▶ Exercise text

Many novice automation engineers wonder how to write their first autotest for an Android app. In this article, I would like to answer this question.
A great deal has been written on the subject. There are detailed explanations of how the PageObject
Pattern is used in test writing and much more. But our task is to write our first simple test in Java for the authorization screen. Let's dive in and look at how this problem can be solved!
Introduction to Mobile App Testing
For the time being, when testing almost any mobile app, you will have to deal with two operating systems: iOS and Android. This article will look into how to deal with Android apps.
To choose a suitable approach to mobile app testing, we must be clear on the type of app involved. Currently, there are three types of apps:
-
Native apps - These are apps that are installed and run directly on a smartphone. Native apps don't involve working or interacting with a browser and the Internet;
-
Web-based apps - These apps are adapted for desktop and mobile versions;
-
Hybrid apps - Native apps with built-in Capability to open web pages.
Having decided on the type of mobile app to be used, we can safely move on to developing the tests. Tests are commonly understood to consist of a sequence of steps that, once completed, bring the product to the desired state. During the testing process, the entire set of pre-determined tests is executed.
Software quality assurance testing generally involves two types: manual and automated. In manual testing, tests are performed by a tester; this position is typically referred to as Manual QA Engineer. The tester is the link between the tests and the app. It looks something like this:
It is inaccurate to say that a tester works directly with the app. While running the tests, they press buttons or enter data into fields. In other words, they interact with the app interface. Also, the tester works with both the service API and the network interface, CLI, GUI, etc. While APIs are used by client programs to interact with the server, the GUI is used by humans.
Manual testing is undoubtedly good, but let's look at replacing manual labor with automated processes. Instead of a tester, software clients interact with the app. Who is going to run the tests? Sure, that's correct! The testing framework will be responsible for running the tests. It runs tests, shows the results, stores the history of test runs, and performs many more functions.

▶ Supplied material

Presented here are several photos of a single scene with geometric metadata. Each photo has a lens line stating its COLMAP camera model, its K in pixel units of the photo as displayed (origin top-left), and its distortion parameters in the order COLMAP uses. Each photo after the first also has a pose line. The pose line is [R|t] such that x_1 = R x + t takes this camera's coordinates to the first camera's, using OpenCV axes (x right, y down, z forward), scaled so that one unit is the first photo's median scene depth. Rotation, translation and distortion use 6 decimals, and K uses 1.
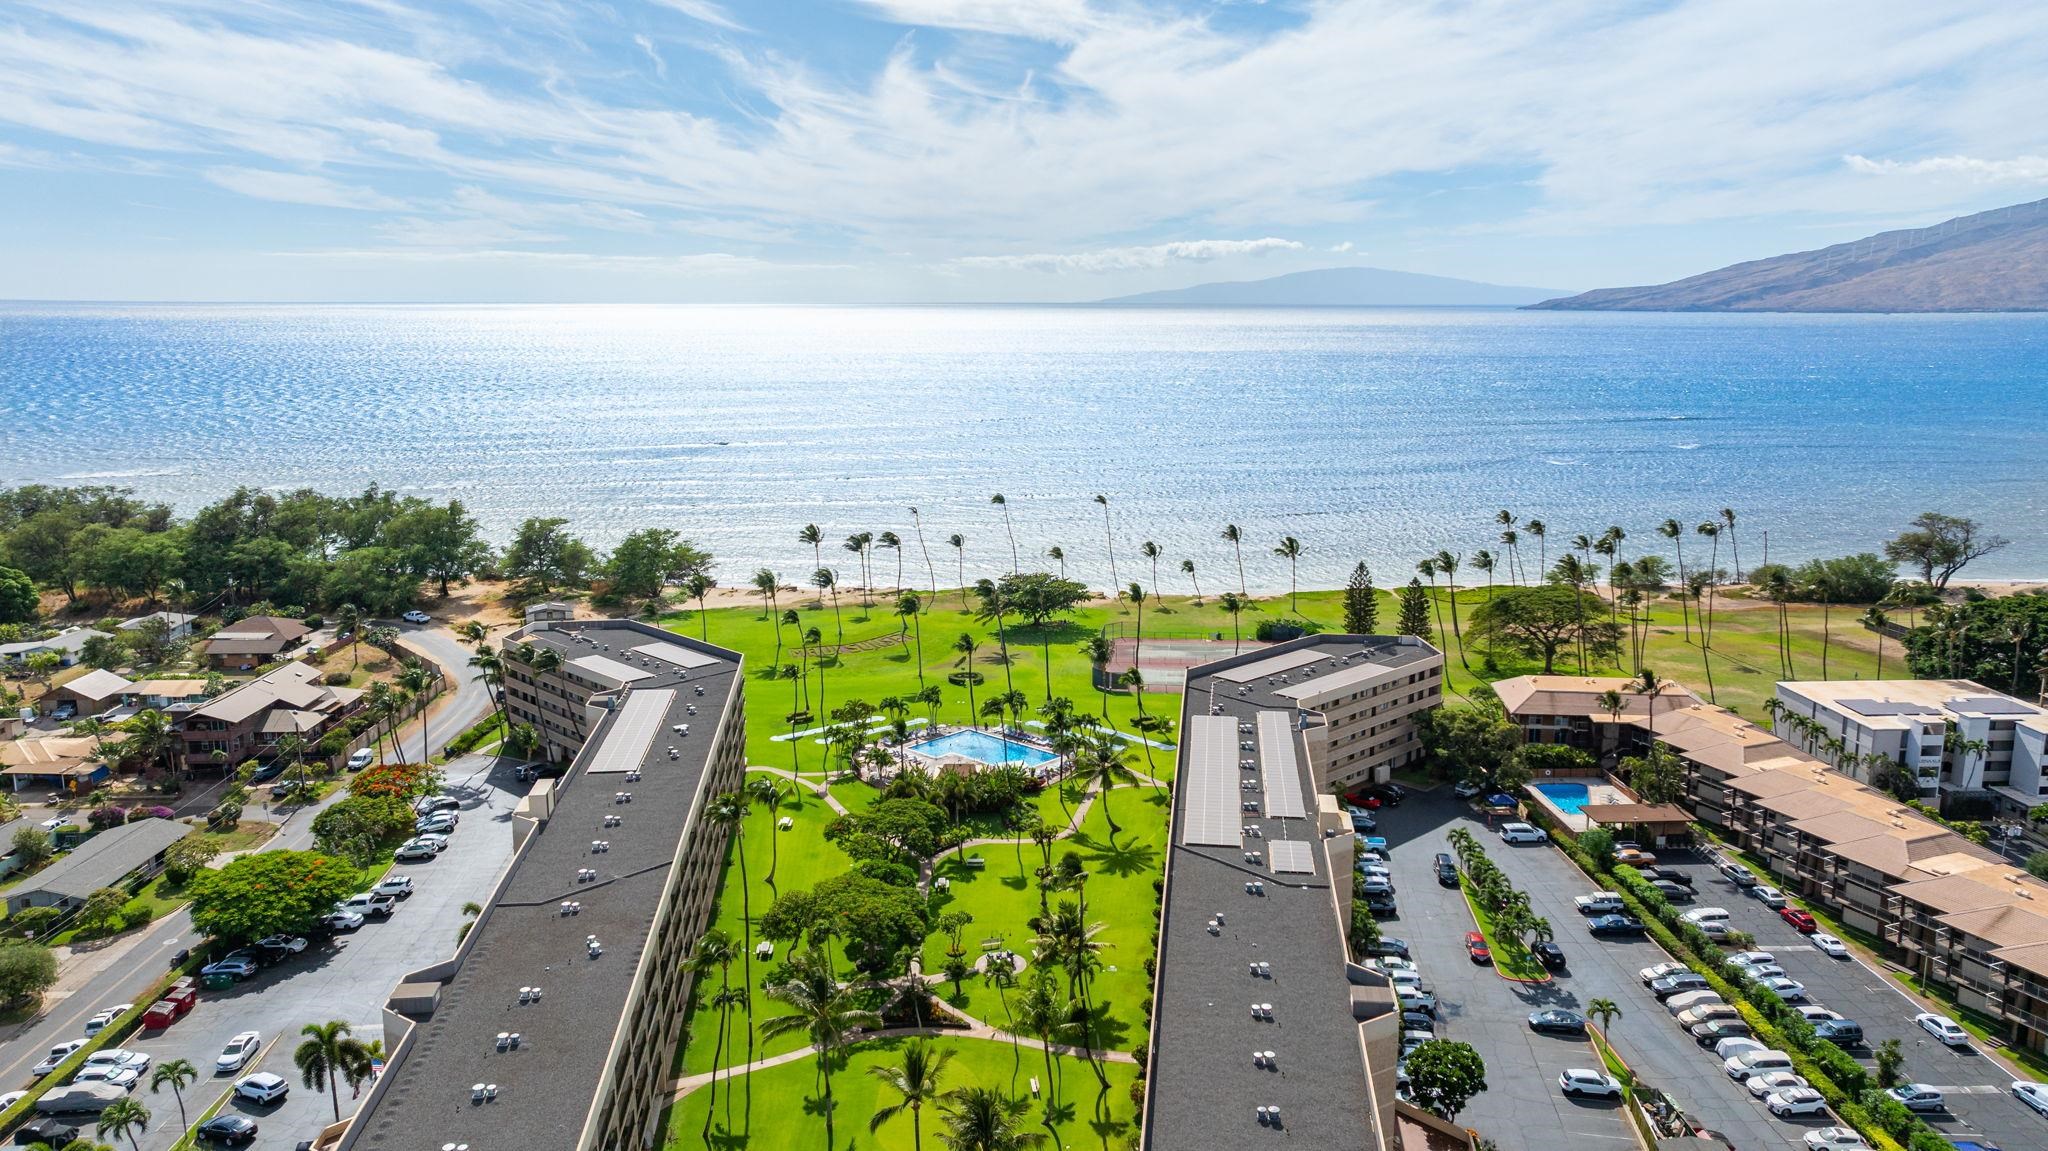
lens RADIAL K [[1414.4, 0, 1026.4], [0, 1414.4, 554.7], [0, 0, 1]] dist [-0.037466, 0.058176]
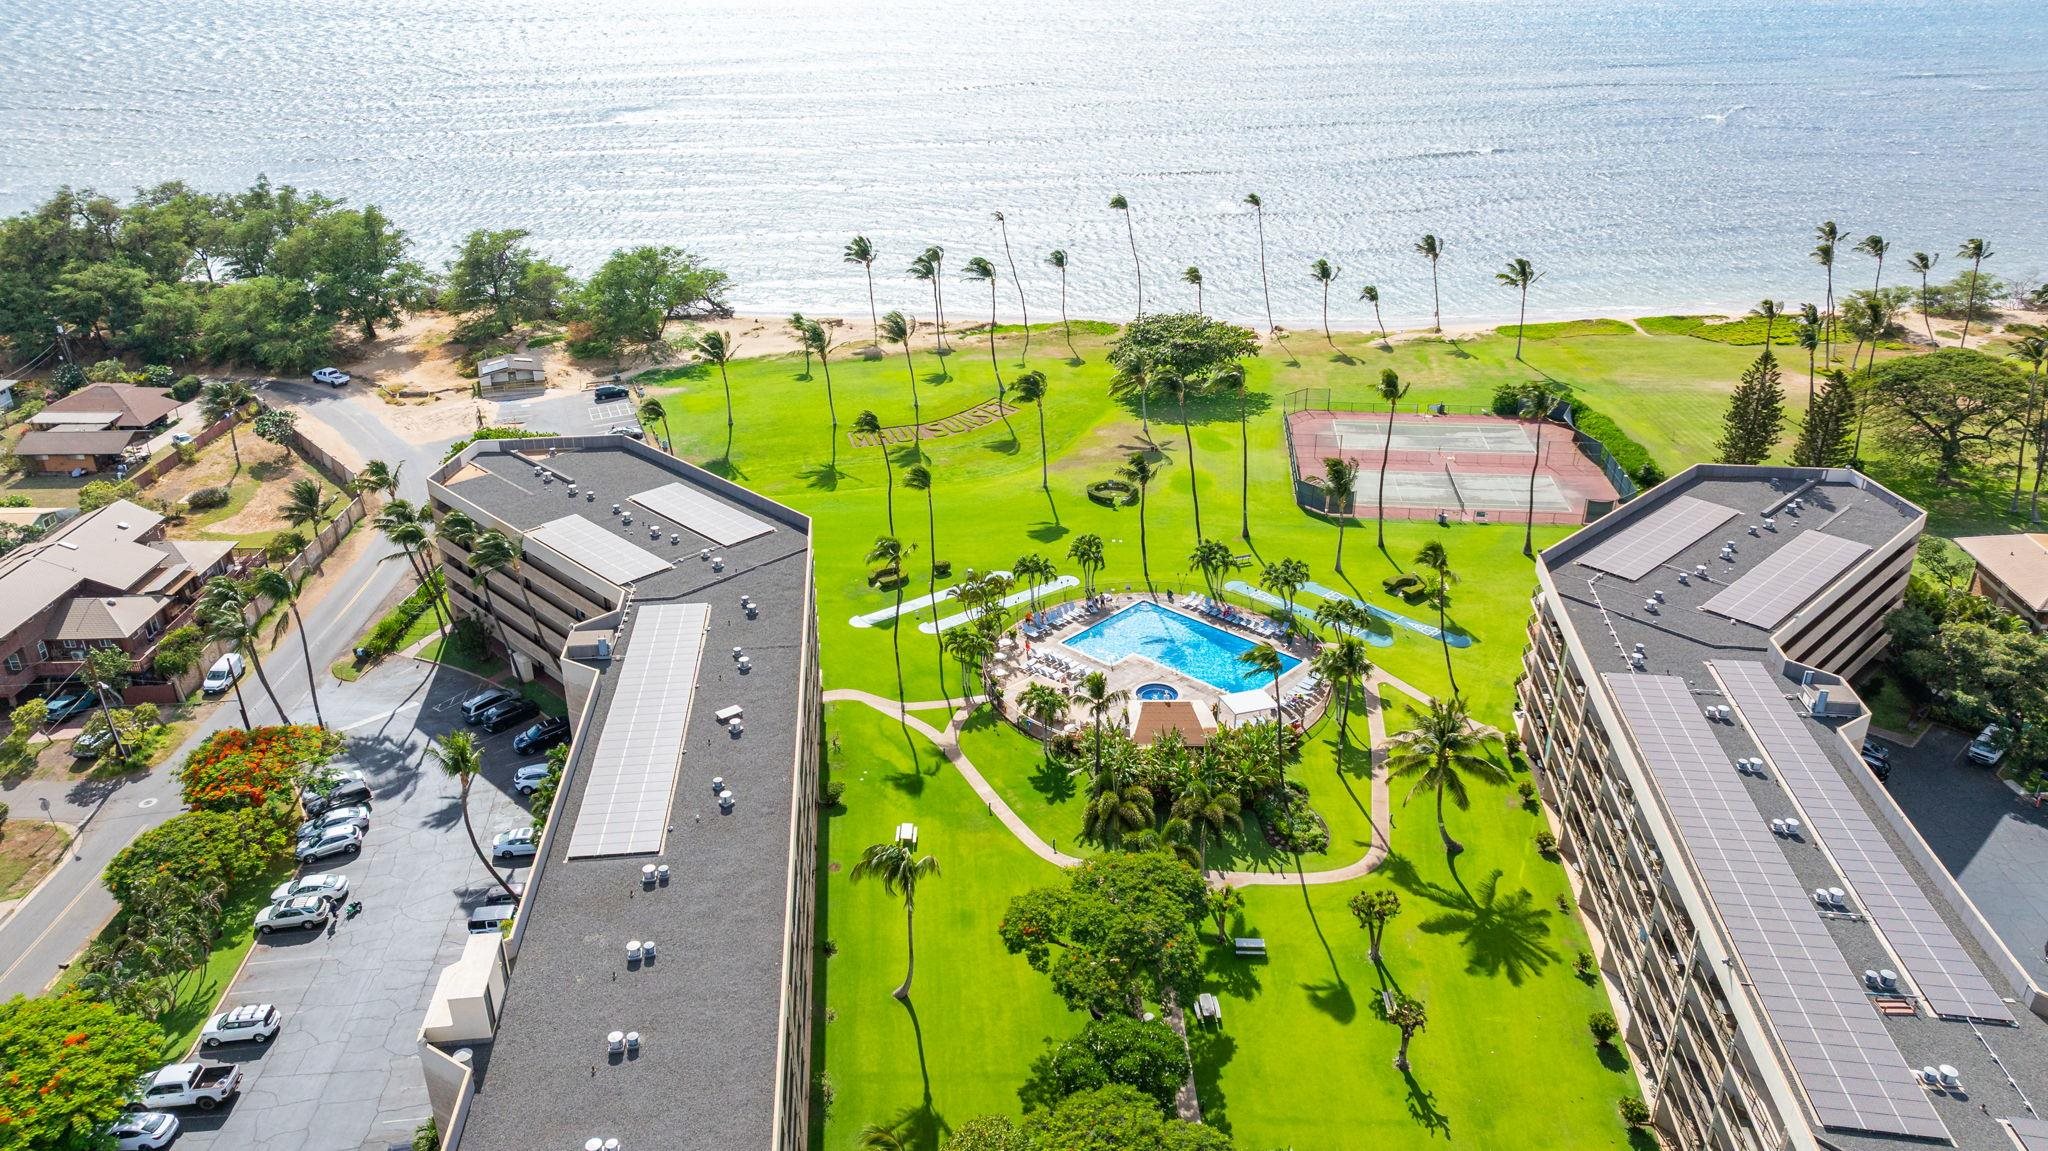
lens RADIAL K [[1418.2, 0, 1027.2], [0, 1418.2, 548.3], [0, 0, 1]] dist [-0.042801, 0.070133]
pose [[0.999996, -0.002516, 0.001343, -0.087000], [0.002109, 0.969433, 0.245347, -0.057579], [-0.001919, -0.245343, 0.969435, 0.320977]]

▶ What to work on
a - Set down the passage of the Android autotest article that opens with the words containing "Introduction to Mobile" and closes with "with Android apps.".
b - Extract every line of the records, word for word, and leave the pictures out of your answer.

▶ Results by task
a -
Introduction to Mobile App Testing
For the time being, when testing almost any mobile app, you will have to deal with two operating systems: iOS and Android. This article will look into how to deal with Android apps.

b -
Presented here are several photos of a single scene with geometric metadata. Each photo has a lens line stating its COLMAP camera model, its K in pixel units of the photo as displayed (origin top-left), and its distortion parameters in the order COLMAP uses. Each photo after the first also has a pose line. The pose line is [R|t] such that x_1 = R x + t takes this camera's coordinates to the first camera's, using OpenCV axes (x right, y down, z forward), scaled so that one unit is the first photo's median scene depth. Rotation, translation and distortion use 6 decimals, and K uses 1.
lens RADIAL K [[1414.4, 0, 1026.4], [0, 1414.4, 554.7], [0, 0, 1]] dist [-0.037466, 0.058176]
lens RADIAL K [[1418.2, 0, 1027.2], [0, 1418.2, 548.3], [0, 0, 1]] dist [-0.042801, 0.070133]
pose [[0.999996, -0.002516, 0.001343, -0.087000], [0.002109, 0.969433, 0.245347, -0.057579], [-0.001919, -0.245343, 0.969435, 0.320977]]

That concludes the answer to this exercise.